In the span of three months, the Washington Redskins have transformed their image from bumbling laughingstock of the NFC East to division contender.
With two division-shaking moves, the Redskins upgraded and legitimized their two most important positions: head coach and quarterback. First, Mike Shanahan relieved Jim Zorn. Now Washington finally has a marquee quarterback in Donovan McNabb, who puts the Jason Campbell era to an end.
By trading a second-round pick (37th overall in this month's draft) and either a third- or fourth-round pick next year to the Philadelphia Eagles, the Redskins sent tremors through the NFC East that reverberated throughout the NFL, with players around the league chiming in on the trade on Twitter.
Nowhere will the buzz be greater than around the Beltway, where Redskins football finally feels like it is back with the newly formed burgundy-and-gold union between McNabb and Shanahan. The Redskins haven't made this big of a splash since luring Joe Gibbs out of retirement in 2004.
"I'm really excited about my future with the Washington Redskins," McNabb said in a statement. "I'm eager to work with Coach Shanahan. He's been a very successful coach with a couple of Super Bowl victories on his résumé. While it has been my goal to win a Super Bowl in Philadelphia, we came up short. I enjoyed my 11 years, and know we shared a lot more good times than bad."
Despite taking the Eagles to five NFC Championship Games, McNabb's efforts never seemed to satisfy many Philadelphia fans.
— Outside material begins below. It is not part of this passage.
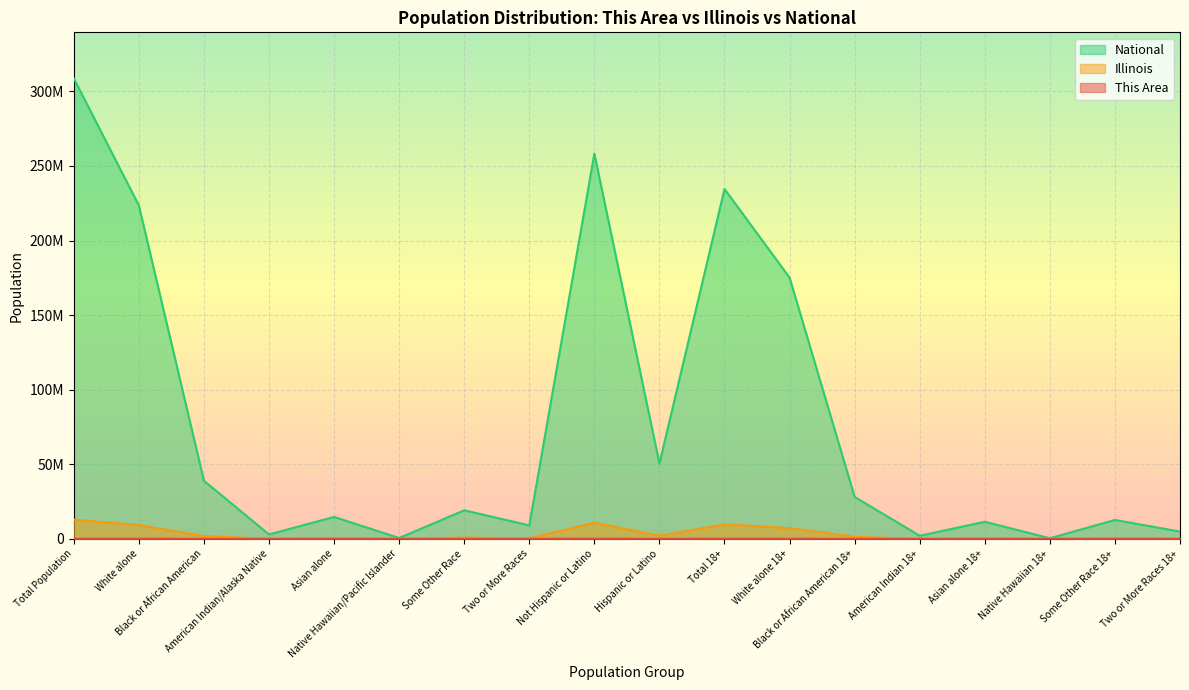

Rank the categories by This Area value from highest to lowest.

Total Population, Not Hispanic or Latino, White alone, Total 18+, White alone 18+, Black or African American, Black or African American 18+, Asian alone, Two or More Races, Hispanic or Latino, Asian alone 18+, Two or More Races 18+, Some Other Race, Some Other Race 18+, American Indian/Alaska Native, American Indian 18+, Native Hawaiian/Pacific Islander, Native Hawaiian 18+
McNabb, though, will arrive in D.C. as a savior. After all, the nation's capital has had to endure the likes of Campbell, Mark Brunell, Patrick Ramsey, Tony Banks, Brad Johnson, Trent Green, Gus Frerotte and Heath Shuler since Mark Rypien was heaving bombs back in the early '90s.
For all the finicky Eagles fans who hated on McNabb, consider this: McNabb has 27 career 300-yard passing games since entering the league in 1999. During that same span, Redskins quarterbacks have thrown for 300 yards or more 19 times, with Campbell leading the way with six.
McNabb does arrive in Washington with some question marks. The six-time Pro Bowler has a history of injuries and will turn 34 in November in the final year of his contract. The trade is also just the latest example of how Redskins owner Dan Snyder has routinely shunned rebuilding with younger players through the draft, instead acquiring big-named veterans through trades or via free agency. McNabb no longer makes the same type of plays he used to on his feet, and Campbell actually threw for more yards and had a higher completion percentage than McNabb last season.
McNabb will also have to play for a new coach and in a different offense for the first time in his NFL career, but at least he will still be working in the West Coast offense under Shanahan, who will try to provide the quarterback with a running game.
McNabb had Brian Westbrook in Philadelphia, but coach Andy Reid never liked running the ball. Shanahan has been loading up on running backs, with Larry Johnson and Willie Parker now joining Clinton Portis in the backfield. General manager Bruce Allen still needs to improve the offensive line to protect McNabb and find a playmaking wide receiver for the Redskins' new quarterback to throw to.
But with one stunning move, Allen and the Redskins upgraded at quarterback and altered the division.
The Eagles went from being division contenders to unknown commodity, with Reid handing over the keys to Kevin Kolb, who has started just two NFL games. And even if Michael Vick enters the picture, he hasn't been a full-time starter since 2006.
The Eagles will go with a youth movement, with Kolb and LeSean McCoy -- a tandem that has a long ways to go before matching McNabb and Westbrook. And they'll have to face McNabb twice in 2010. By accommodating McNabb's wishes not to be dealt to a team like the Raiders or Bills, the Eagles did something the Packers avoided at all costs with Brett Favre -- trade their franchise quarterback within the division.
The Giants probably wished the Eagles shipped McNabb out of the division. McNabb not only knows how to win in the NFC East, he knows how to beat the Giants, doing so four out of five times in the last two seasons, including a 23-11 win in the playoffs in 2008.
The Cowboys probably facilitated this trade after beating McNabb's Eagles back-to-back at the end of the regular season and then in the playoffs last year. But now McNabb's arrival in D.C. should provide new life to the Redskins-Cowboys rivalry.
One thing is certain -- it's only April, but Redskins football is the talk of the Beltway and beyond, and that hasn't been the case for a long time.